Writing your dissertation – how to do it and do it well
(Last updated: 12 May 2021)
It may seem like both the simplest and the hardest part of the dissertation writing process; actually writing your dissertation is the pinnacle of all your hard work, the final culmination of your ideas, research and theories in one place ready for evaluation and marking.
So how can you ensure that your dissertation or thesis writing does justice to the arduous work and important research you have painstakingly carried out over the preceding weeks? How do you present and phrase your academic ideas in a way that ensures the highest possible grade, and earns you the top Masters dissertation grade you deserve? Follow our top tips to Masters dissertation success for all dissertation topics...
"Remember, the first few sentences are always the hardest. Start by forcing yourself to put something – anything – down."

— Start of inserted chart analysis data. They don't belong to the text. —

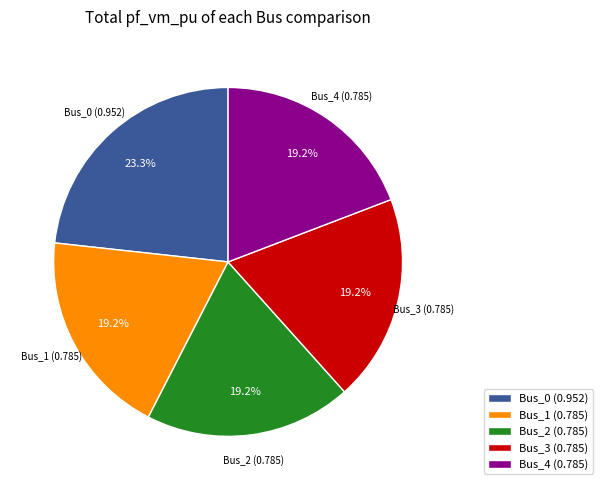

To the nearest percent, what percentage of the pie is Bus_1?

19%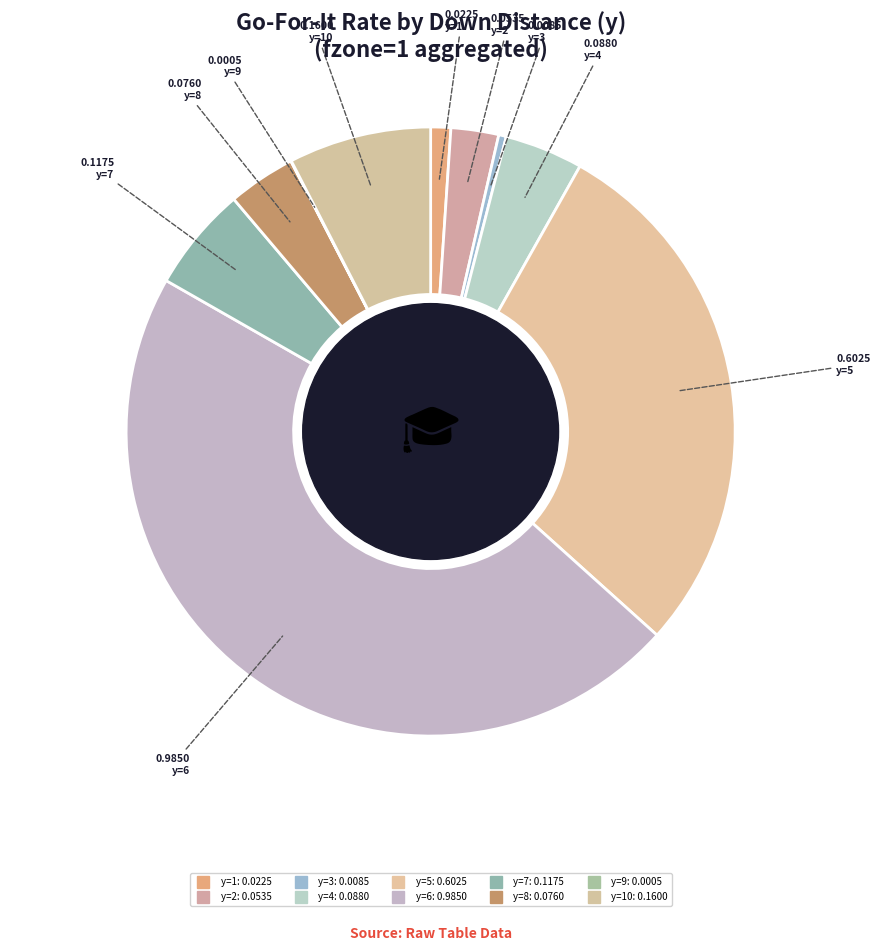

What is the smallest slice in the pie chart?

y=9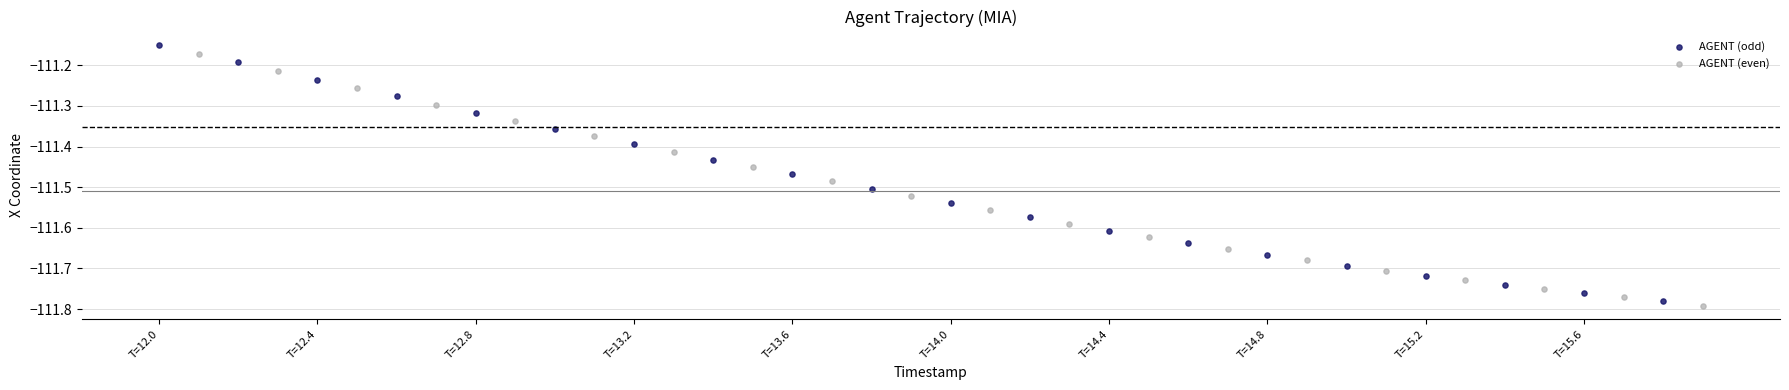

Which series has the widest spread of Y values?

AGENT (odd)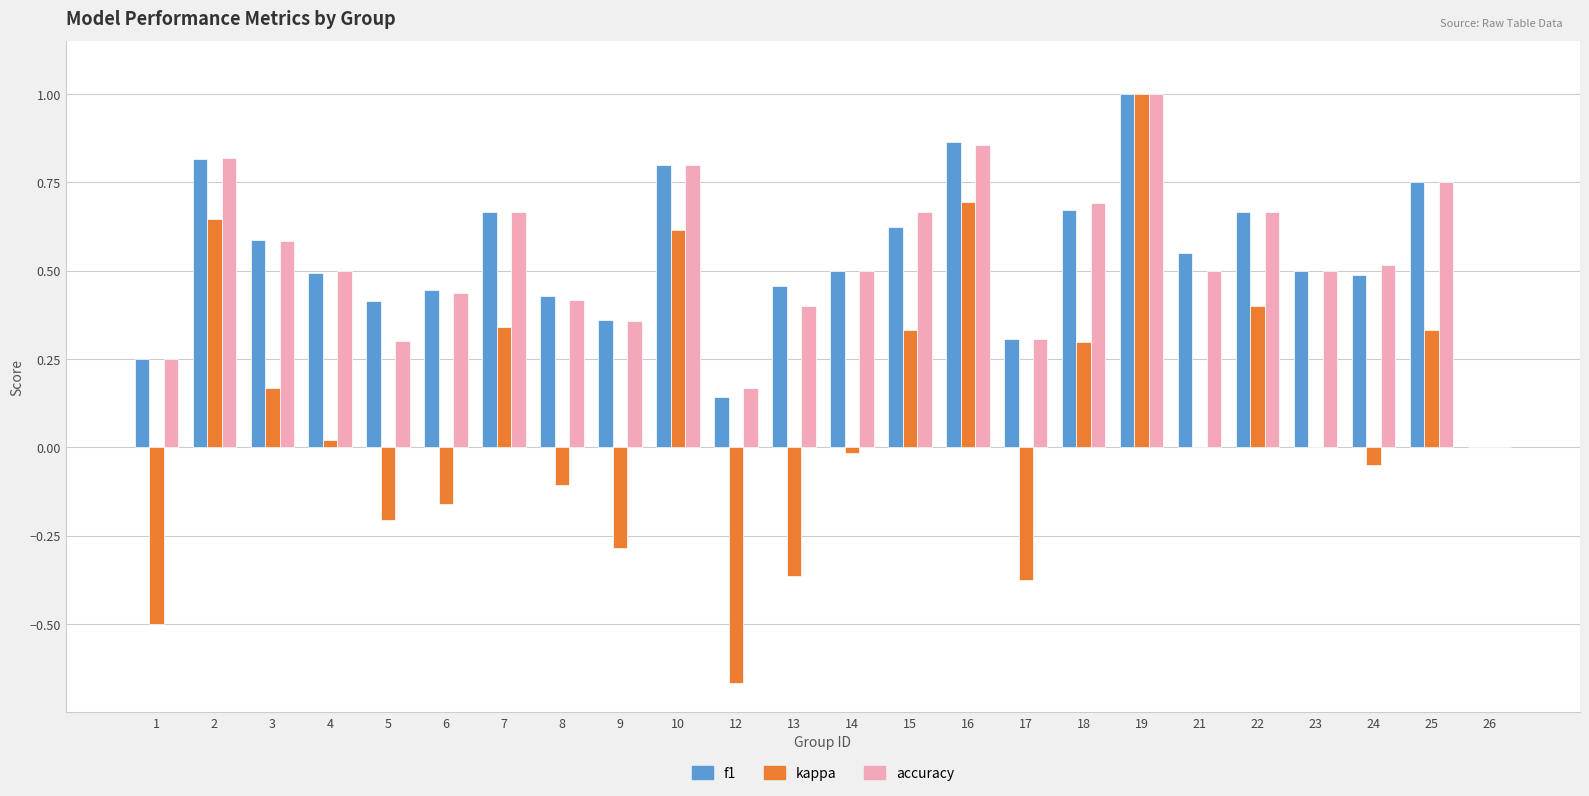

What is the total value across all series at 19?

3.0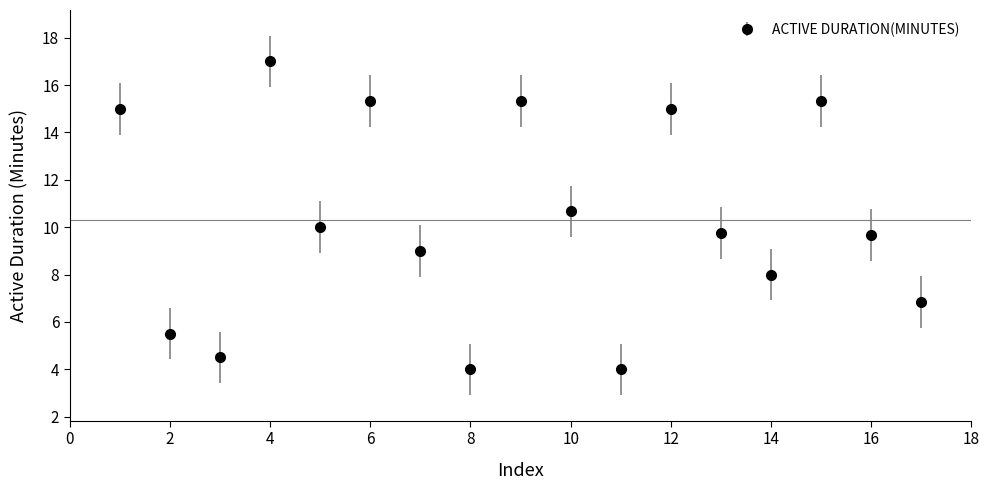

How many interior local valleys (lower than both neighbors) does the data have?

5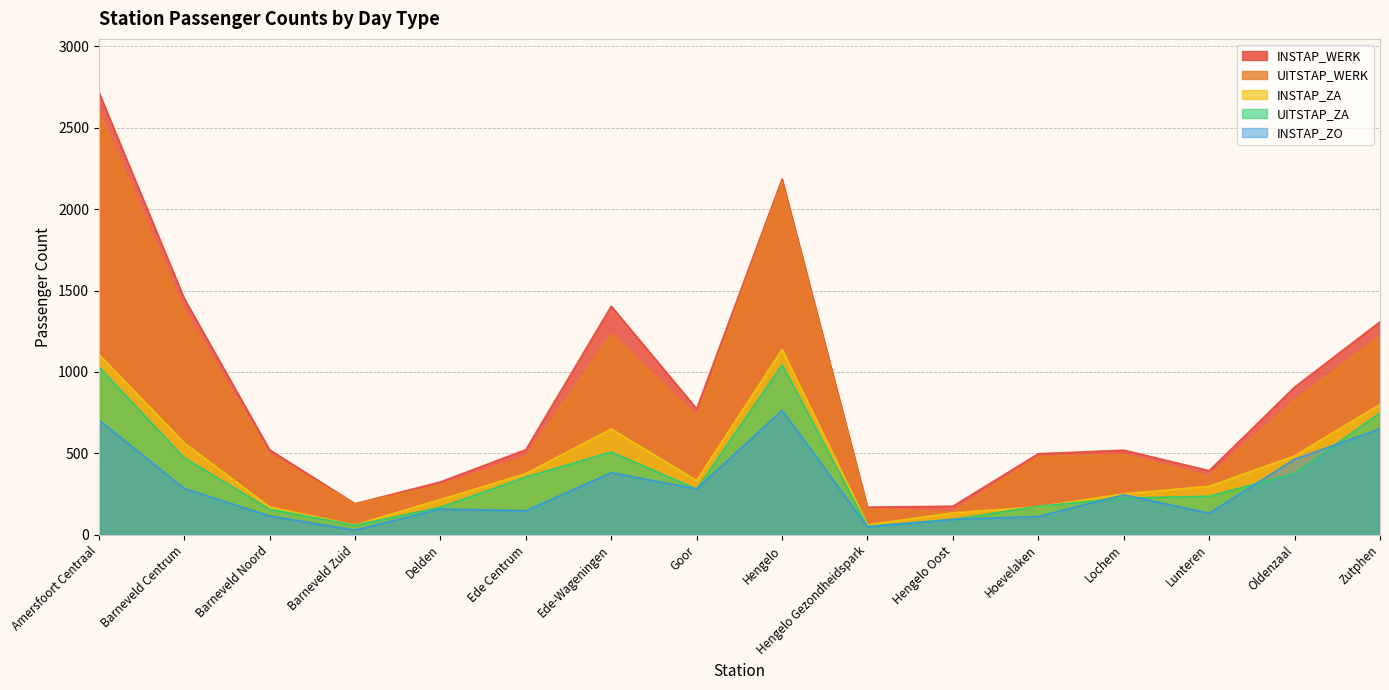

The value of UITSTAP_ZA at Barneveld Centrum is 744. True or false?

False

By now you should have all your research at your fingertips, as well as a clear structural plan for how the different pieces of your Masters dissertation are going to fit together. If you haven’t, the first step is to physically work out exactly where each piece of research and each idea should go, so that you know exactly what will be included where.
While you know the ins and outs of your research like the back of your own hand, your marker won’t – so it’s important that your structure is clear, logical, and carries the reader along. Think of it like drawing the outline of a picture so that all that remains is to colour in the right areas with the right coloured pencil – much like a pink oak has no place in a realist painting, you have to ensure that each part of your thesis follows a logical progression. In other words, each of your dissertation chapters and sub-chapters should fit into its own section.
If you suffer from writers’ block, remember that the first few sentences are always the hardest. Force yourself to put something, anything, down – you can always go back and change it later on (in fact, you probably will – that’s part of the process). In academic writing once the first paragraph is written the rest will flow much more freely. Many of these tips are useful for basic essay writing too.
Writing your dissertation argument
Remember that your argument(s) must be clear, succinct and well-articulated. Although you have been thinking about this topic for months, it is important to remember that your reader is new to it, and as such you should explain everything fully when writing your dissertation.
A good way to approach this is to imagine that each paragraph must be compressed into a single sentence conveying the entire argument it holds. This should help to focus your argument and ensure you are splitting up the different ideas correctly into individual paragraphs. In essence, once you have written a paragraph you should read it through and try to view it from a marker’s perspective. Ask yourself questions such as “why is this here? What is this telling me? How does this relate to what I just said, and what I am saying next? How is this linked to my research question?” Can you comfortably answer those question by reading your paragraph? If yes, great! If not, you may want to rethink it.
Start each paragraph or section of your Masters dissertation (or any academic writing) with a strong signpost sentence clearly stating its main subject and purpose. This will make your conclusion much easier to write too, as it should basically be a summary of all your first sentences.
Writing up your dissertation
It can be tempting to write very long sentences, and this is a very common issue with theses – but as with all essay writing, remember to keep them clear and well-punctuated, with a variety of longer and shorter phrases. No one wants to read a sentence that runs on for half a paragraph without any punctuation because this makes it far more difficult to keep on top of what the sentence actually says and makes it harder for the marker to follow your argument. See what I did there? That’s what you want to avoid. Keeping to a varied sentence structure helps to retain the reader’s interest, and prevents them from becoming lost in an idea which is too long to follow easily – so always make sure to keep the reader in mind.
It is also important to remember your word limit and try not to waffle or repeat yourself. To check the clarity of your structure and argument, leave a day (or ideally a week) at the end of your write-up period in which to ask peers (or students who have written on other dissertation topics) and other academics to read through your Masters dissertation and check that they are able to follow your argument clearly.
Taking a short break from your writing will also give you a bit more perspective and you might be surprised, when you go back to it, to find quite a few obvious improvements. This can be an invaluable method for discovering areas of confused structure or lack of clarity that you're unable to identify while you’re neck deep in the writing process.
A final Masters dissertation top tip
Lastly remember that, as with basic essay writing, many supervisors are happy to help during the process of writing a dissertation. Asking them to check over early drafts and sections can be hugely helpful in getting essential feedback and direction at early stages of writing, to help you mould your work as necessary to produce a first class dissertation!